─── Available data ───

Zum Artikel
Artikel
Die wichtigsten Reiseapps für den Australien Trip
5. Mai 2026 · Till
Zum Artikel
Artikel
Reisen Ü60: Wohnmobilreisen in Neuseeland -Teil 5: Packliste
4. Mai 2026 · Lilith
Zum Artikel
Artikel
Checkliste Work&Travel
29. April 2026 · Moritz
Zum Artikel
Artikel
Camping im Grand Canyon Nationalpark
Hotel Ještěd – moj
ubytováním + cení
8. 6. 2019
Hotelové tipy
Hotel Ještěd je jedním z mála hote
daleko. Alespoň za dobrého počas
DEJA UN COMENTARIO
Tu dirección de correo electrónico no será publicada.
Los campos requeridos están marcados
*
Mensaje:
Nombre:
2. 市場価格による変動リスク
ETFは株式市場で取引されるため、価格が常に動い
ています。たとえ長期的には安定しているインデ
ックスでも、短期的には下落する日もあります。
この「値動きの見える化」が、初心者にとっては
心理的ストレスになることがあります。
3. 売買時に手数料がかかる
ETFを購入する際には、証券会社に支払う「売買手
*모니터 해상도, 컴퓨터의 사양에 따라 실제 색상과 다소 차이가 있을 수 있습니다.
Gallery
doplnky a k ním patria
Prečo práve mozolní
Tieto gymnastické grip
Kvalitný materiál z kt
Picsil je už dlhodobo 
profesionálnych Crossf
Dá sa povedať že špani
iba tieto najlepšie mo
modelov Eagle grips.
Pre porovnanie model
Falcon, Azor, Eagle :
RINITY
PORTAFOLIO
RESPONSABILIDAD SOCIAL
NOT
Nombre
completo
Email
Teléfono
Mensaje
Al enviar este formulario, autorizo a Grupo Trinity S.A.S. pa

───
─── Available data ───

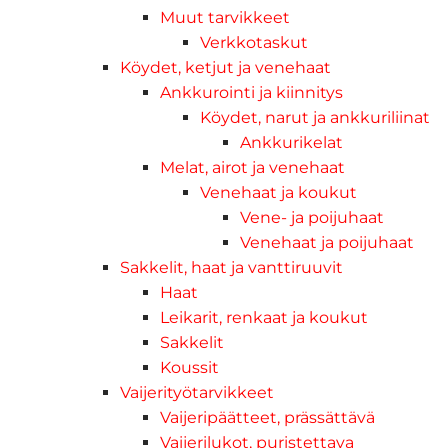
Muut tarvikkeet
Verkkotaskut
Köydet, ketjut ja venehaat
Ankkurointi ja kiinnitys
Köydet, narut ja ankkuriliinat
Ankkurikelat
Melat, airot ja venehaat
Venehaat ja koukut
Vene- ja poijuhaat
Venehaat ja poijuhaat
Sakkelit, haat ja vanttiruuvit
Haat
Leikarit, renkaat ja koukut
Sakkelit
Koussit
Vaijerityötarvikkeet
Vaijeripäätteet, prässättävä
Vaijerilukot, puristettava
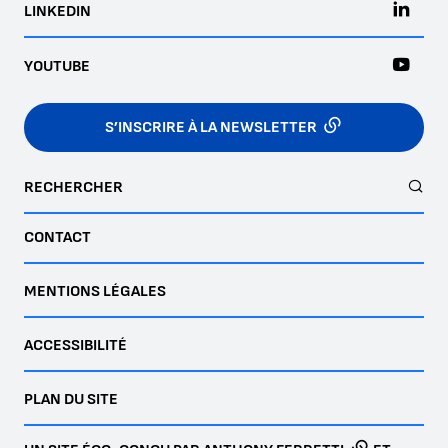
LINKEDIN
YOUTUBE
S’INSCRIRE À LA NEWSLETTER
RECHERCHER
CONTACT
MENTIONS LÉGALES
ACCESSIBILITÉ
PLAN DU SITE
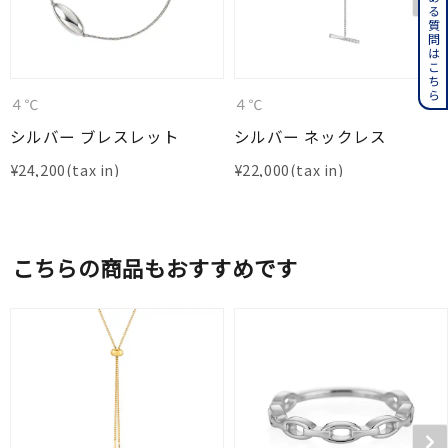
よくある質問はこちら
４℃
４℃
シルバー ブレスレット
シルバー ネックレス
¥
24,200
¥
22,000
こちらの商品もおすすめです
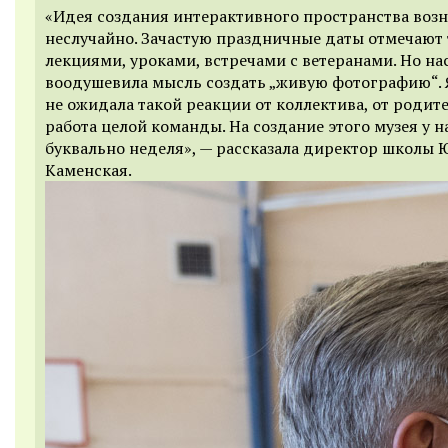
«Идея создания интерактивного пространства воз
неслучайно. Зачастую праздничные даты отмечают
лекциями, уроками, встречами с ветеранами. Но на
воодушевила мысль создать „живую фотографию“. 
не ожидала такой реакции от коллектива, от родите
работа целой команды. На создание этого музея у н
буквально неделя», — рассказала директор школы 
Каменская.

───

• _What you should do_:
Wherever the string "Sakkelit" appears in a line of the records above, copy that line.

• _Your solution_:
Sakkelit, haat ja vanttiruuvit
Sakkelit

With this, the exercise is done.